この世のことで例えたら「美味しい」といっても、いろいろな美味しさがあります。
「美味しい肉」といった「美味しい」と「美味しい水」といった「美味しい」と、「空気がおいしい」といった「美味しい」は、文字で表せば全部「美味しい」ですが、「味」は全部違うでしょう。

「喜び」も「言葉」ですから、「言葉」は同じでも、想像するものが違うのです。
煩悩即菩提ときいて、「すごく美味しい肉」のような「味」を想像して、「そういう味があるのか」と思っていても、その「美味しい」は、「美味しい水」や「美味しい空気」のような美味しさ(味)なのだということです。(これはあくまでたとえです、質が違うといいたいためのたとえです)

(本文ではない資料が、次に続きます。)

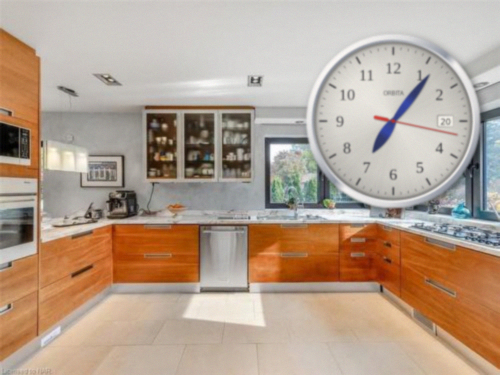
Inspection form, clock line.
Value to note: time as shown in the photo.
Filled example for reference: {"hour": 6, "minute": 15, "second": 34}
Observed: {"hour": 7, "minute": 6, "second": 17}
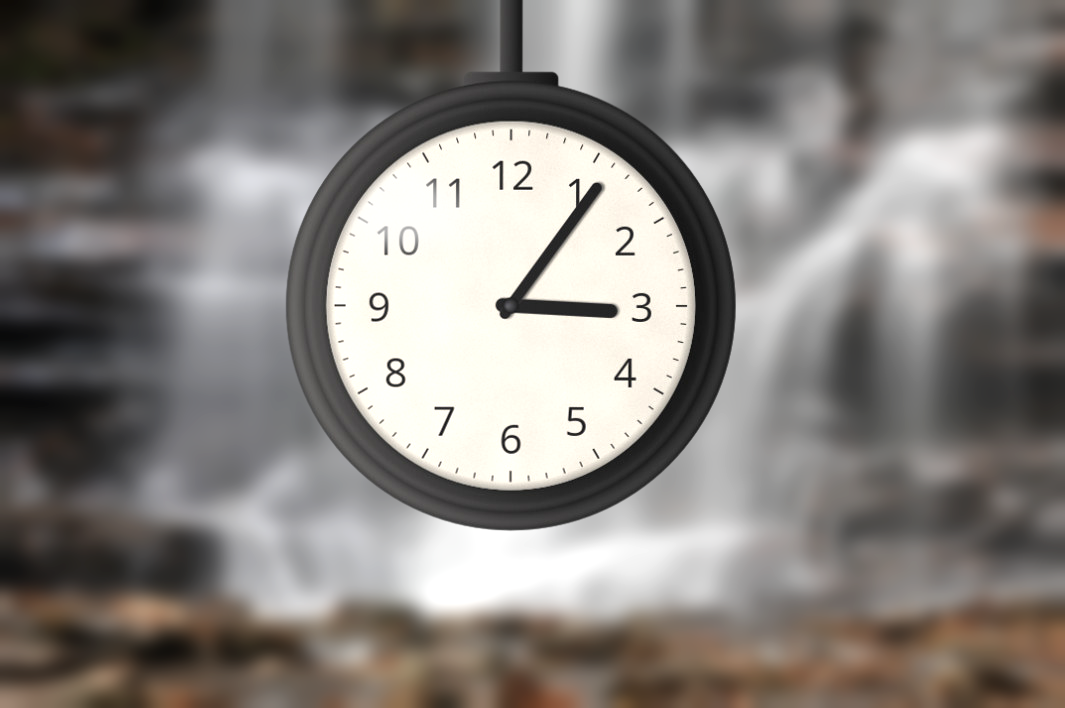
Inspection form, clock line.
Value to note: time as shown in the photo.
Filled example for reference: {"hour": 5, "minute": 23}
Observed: {"hour": 3, "minute": 6}
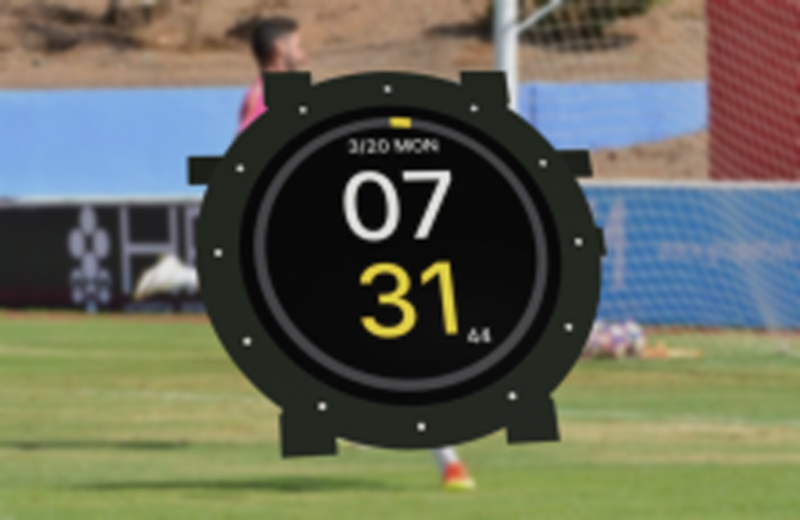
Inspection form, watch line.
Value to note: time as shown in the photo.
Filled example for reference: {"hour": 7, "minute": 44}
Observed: {"hour": 7, "minute": 31}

他力の信心は、「私の努力の結晶」ではないのです。「阿弥陀仏のご苦労を賜ったもの」なのです。
だからこそ、歎異鈔に

「弥陀五劫思惟の願をよくよく案ずればひとえに親鸞一人がためなり」(歎異鈔)

といわれているのです。

言葉をかえれば、「すべて喜び」という「喜び」は、阿弥陀仏のご苦労を喜ぶ、ご恩を喜ぶ喜びであり、恩徳讃の心から出てくる喜びです。
他力の信心獲得すれば、他力の信心と一体に成るので、その信心を喜ぶということは、私すべてが喜びに転ずる世界なのです。

貧乏を喜ぶということが、表現上あっても、それは「貧乏なこと=不幸」という価値観が、「貧乏=幸せ」と価値観が転換するということではありません。
「貧乏=不幸(といってよいものではありませんが、生活自体が苦しいという現実はあると思います)」は、かわりませんが、他力の信心獲得すれば、その信心を喜ばずにおれなくなりませんから、結果として、喜ぶすがたになります。
しかし、それは、貧乏という現実がかわったのではありません。
あえていえば、喜ぶものがら(南無阿弥陀仏)と一体に成るので、喜ぶものがそのままあるという世界に生かされるということなのです。

こういうことを書くと、真実信心とは、なにか遠い遠い世界の、遥か高嶺の花のように思われるかもしれません。「そんな心になれない」とか「ここひとつになれない」という心は、真実信心のすばらしさを聞けば、わかられるほど強くなると思います。
しかし、それは計らいであって、自分で遠くにおいているのです。

「自分には〜」と、仮に自分に価値がなかったとしても、それが何だというのでしょうか。阿弥陀仏の本願は、そんなものを相手に建てられたのではなかったのでしょうか。

阿弥陀仏は常にそばまできて、ただいま救おうと、現在働いておられます。
あとは、聞くものの気持ち一つなのです。

カペタさんのコメントに返事がのびのびになり、申し訳ございませんでした。
ご不明な点ございましたら、またコメントをお願いいたします。